Hi @bada5150, welcome to the forum.
There are a few things going on:
You must always check whether the solver found a solution before querying value. See Solutions · JuMP. In this case, solution_summary(m) would tell you:
julia> solution_summary(m)
* Solver : Ipopt
* Status
Result count : 1
Termination status : INVALID_MODEL
Message from the solver:
"Invalid_Number_Detected"
* Candidate solution (result #1)
Primal status : UNKNOWN_RESULT_STATUS
Dual status : UNKNOWN_RESULT_STATUS
Objective value : 0.00000e+00
Dual objective value : 0.00000e+00
* Work counters
Solve time (sec) : 1.16706e-03
Barrier iterations : 0
Ipopt found an invalid number because it tried x[2] = 0 as a solution, which is undefined because of the x[2]^-2.

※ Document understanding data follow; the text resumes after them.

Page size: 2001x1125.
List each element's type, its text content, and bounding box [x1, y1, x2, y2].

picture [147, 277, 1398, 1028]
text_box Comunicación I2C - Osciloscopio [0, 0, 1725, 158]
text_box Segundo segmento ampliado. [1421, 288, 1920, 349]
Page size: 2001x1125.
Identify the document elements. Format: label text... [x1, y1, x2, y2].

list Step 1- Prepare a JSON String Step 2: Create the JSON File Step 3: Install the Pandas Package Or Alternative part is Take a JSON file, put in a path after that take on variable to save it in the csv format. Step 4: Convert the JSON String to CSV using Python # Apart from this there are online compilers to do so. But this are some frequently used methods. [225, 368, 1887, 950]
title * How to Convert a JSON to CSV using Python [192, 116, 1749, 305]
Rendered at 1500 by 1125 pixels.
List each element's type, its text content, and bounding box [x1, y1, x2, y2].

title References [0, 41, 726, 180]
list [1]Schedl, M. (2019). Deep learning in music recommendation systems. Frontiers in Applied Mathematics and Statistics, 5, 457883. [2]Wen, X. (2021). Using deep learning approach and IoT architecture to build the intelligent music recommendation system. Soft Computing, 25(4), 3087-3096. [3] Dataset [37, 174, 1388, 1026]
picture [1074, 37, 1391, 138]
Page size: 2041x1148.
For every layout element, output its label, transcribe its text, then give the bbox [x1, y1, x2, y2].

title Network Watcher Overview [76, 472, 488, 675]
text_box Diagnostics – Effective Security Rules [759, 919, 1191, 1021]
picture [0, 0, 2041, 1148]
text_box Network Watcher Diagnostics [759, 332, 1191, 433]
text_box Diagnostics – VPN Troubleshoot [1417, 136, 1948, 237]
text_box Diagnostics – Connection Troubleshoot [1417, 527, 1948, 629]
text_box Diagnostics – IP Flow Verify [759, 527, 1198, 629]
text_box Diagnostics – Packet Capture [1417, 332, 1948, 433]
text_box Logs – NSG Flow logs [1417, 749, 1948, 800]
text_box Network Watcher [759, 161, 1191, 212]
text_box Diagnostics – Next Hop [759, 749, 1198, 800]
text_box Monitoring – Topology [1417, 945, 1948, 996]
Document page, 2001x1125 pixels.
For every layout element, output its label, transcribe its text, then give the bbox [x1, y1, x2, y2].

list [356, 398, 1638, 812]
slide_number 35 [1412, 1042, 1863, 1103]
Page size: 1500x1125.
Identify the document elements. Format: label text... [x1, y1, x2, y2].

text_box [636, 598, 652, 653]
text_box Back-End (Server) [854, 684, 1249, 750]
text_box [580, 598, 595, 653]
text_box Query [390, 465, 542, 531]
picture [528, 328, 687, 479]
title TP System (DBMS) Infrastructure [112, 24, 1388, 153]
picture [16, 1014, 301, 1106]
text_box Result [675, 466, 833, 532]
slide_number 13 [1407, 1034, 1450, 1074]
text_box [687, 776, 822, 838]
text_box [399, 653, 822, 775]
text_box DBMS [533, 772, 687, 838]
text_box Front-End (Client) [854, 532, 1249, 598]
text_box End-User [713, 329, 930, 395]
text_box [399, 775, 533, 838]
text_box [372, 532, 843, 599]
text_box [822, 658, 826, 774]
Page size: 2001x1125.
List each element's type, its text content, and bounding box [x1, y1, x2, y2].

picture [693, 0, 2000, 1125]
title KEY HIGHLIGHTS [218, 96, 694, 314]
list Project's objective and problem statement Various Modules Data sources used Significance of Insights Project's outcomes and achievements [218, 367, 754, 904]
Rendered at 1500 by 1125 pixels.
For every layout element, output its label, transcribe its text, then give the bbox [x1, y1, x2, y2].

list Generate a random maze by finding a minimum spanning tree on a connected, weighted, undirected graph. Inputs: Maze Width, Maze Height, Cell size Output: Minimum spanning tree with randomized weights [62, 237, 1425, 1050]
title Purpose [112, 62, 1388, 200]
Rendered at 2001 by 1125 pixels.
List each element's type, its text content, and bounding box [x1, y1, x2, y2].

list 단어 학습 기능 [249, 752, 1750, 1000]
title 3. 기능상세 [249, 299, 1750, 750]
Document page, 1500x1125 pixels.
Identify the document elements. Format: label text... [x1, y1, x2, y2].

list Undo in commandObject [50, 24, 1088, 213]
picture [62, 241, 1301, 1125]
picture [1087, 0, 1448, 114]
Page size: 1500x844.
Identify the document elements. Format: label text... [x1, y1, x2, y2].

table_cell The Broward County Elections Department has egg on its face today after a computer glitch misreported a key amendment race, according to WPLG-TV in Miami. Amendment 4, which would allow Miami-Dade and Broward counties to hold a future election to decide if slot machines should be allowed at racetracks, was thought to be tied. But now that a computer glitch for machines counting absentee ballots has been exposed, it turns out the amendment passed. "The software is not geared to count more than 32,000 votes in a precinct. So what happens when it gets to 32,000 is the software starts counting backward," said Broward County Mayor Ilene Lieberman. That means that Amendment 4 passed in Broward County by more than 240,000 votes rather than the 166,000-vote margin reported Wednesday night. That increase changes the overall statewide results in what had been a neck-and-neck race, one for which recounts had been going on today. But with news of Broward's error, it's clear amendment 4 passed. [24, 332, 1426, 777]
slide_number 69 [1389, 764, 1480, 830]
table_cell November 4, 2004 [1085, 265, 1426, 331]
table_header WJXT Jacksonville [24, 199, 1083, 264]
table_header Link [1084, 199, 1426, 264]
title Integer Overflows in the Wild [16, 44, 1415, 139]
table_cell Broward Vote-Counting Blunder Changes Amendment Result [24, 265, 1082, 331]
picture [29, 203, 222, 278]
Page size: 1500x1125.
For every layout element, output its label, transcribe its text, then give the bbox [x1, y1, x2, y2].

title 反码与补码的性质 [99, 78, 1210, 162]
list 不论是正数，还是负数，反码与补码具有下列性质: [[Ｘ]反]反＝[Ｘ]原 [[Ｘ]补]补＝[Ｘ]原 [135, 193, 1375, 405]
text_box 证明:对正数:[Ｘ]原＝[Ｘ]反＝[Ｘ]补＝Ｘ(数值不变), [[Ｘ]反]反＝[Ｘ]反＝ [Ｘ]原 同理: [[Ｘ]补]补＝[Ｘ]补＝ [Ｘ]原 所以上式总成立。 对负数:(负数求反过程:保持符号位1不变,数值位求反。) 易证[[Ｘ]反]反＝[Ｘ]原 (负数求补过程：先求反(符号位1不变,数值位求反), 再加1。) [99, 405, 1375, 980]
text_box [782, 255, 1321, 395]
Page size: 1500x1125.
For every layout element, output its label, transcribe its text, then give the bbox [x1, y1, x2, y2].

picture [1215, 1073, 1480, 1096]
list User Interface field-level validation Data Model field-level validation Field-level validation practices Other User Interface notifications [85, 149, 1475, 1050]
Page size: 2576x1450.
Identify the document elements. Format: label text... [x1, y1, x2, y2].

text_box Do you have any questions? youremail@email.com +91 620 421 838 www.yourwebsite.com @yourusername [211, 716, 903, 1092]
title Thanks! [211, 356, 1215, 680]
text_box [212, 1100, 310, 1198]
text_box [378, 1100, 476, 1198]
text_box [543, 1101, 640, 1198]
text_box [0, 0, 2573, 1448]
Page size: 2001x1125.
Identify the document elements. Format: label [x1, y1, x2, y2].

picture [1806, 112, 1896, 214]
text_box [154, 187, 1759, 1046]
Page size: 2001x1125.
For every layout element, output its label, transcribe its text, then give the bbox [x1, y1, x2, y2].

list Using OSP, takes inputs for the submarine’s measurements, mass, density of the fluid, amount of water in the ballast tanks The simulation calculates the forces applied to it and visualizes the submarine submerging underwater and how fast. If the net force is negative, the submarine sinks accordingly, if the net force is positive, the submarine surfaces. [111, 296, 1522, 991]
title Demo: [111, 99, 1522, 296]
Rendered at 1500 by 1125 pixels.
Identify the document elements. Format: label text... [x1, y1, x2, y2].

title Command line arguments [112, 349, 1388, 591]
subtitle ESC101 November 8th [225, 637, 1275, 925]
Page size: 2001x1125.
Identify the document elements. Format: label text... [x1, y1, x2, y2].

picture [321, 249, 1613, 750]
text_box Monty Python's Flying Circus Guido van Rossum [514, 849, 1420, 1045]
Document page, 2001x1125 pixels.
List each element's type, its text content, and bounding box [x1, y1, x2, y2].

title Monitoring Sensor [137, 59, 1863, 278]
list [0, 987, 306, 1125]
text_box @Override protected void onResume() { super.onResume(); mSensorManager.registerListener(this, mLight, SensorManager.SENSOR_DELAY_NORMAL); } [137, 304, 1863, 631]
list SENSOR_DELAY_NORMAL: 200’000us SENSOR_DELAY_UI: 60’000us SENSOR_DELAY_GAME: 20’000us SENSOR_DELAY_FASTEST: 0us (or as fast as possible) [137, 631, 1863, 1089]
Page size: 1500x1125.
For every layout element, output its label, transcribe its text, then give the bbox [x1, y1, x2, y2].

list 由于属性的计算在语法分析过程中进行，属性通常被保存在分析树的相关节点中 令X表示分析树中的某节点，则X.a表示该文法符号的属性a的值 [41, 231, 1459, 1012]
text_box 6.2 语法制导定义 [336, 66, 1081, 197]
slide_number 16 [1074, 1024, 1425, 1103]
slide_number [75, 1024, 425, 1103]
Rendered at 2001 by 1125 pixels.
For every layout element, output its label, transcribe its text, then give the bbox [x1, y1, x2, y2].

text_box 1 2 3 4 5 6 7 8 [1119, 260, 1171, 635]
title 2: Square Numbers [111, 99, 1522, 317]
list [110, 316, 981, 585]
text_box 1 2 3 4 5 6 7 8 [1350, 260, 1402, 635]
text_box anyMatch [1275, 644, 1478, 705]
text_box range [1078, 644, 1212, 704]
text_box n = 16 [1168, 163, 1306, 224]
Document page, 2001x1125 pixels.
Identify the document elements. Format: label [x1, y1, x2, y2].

Ipopt tried this value because the default starting point is x = 0, and no bounds were specified.
Instead of writing bounds as @NLconstraint(m, 0.020<=x[2]<=0.125), you should instead declare them when creating the variable: @variable(m, 0.020 <= x <= 0.125).
As another minor point, the @NL interface is now legacy. You can use the regular @objective and @constraint macros. See Nonlinear Modeling · JuMP.
Here is how I would write your model:
using JuMP, Ipopt
model = Model(Ipopt.Optimizer)
l = [0.254, 0.020]
u = [Inf, 0.125]
@variable(model, l[i] <= x[i in 1:2] <= u[i])
@objective(model, Min, pi * (x[1] + x[2])^2)
@constraint(model, 0.0653 * (2 * x[2])^-2 <= 30)
optimize!(model)
@assert is_solved_and_feasible(model)
println("Optimal Objective function value =", objective_value(model))
println("Optimal solution =", value.(x))
It returns:
julia> println("Optimal Objective function value =", objective_value(model))
Optimal Objective function value =0.24162137335214304
julia> println("Optimal solution =", value.(x))
Optimal solution =[0.2539999914381088, 0.02332738162717634]